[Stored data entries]
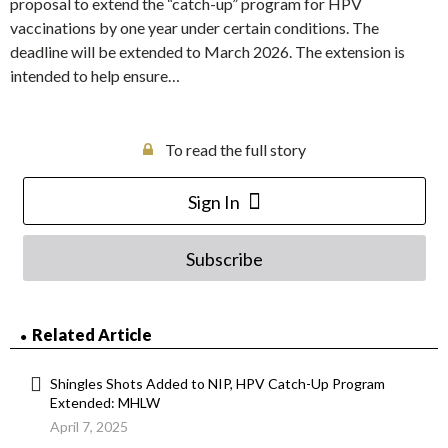
proposal to extend the “catch-up” program for HPV
vaccinations by one year under certain conditions. The
deadline will be extended to March 2026. The extension is
intended to help ensure…
To read the full story
Sign In
Subscribe
Related Article
Shingles Shots Added to NIP, HPV Catch-Up Program
Extended: MHLW
April 7, 2025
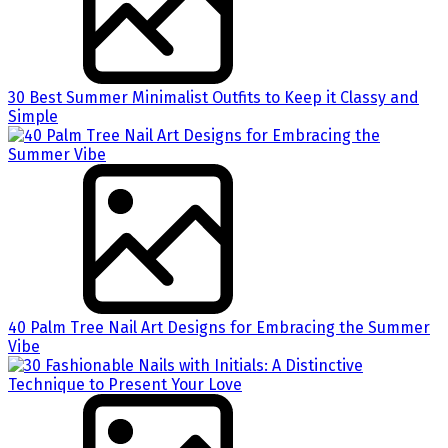
30 Best Summer Minimalist Outfits to Keep it Classy and
Simple
40 Palm Tree Nail Art Designs for Embracing the Summer
Vibe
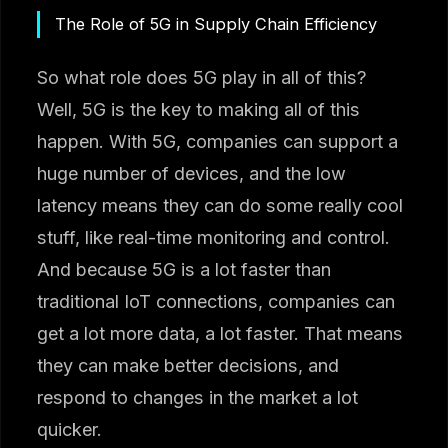
The Role of 5G in Supply Chain Efficiency
So what role does 5G play in all of this?
Well, 5G is the key to making all of this
happen. With 5G, companies can support a
huge number of devices, and the low
latency means they can do some really cool
stuff, like real-time monitoring and control.
And because 5G is a lot faster than
traditional IoT connections, companies can
get a lot more data, a lot faster. That means
they can make better decisions, and
respond to changes in the market a lot
quicker.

HOW TO COMPLETE THIS TASK
Pull every line with the string "Summer" from the data above.

REPLY
30 Best Summer Minimalist Outfits to Keep it Classy and
40 Palm Tree Nail Art Designs for Embracing the Summer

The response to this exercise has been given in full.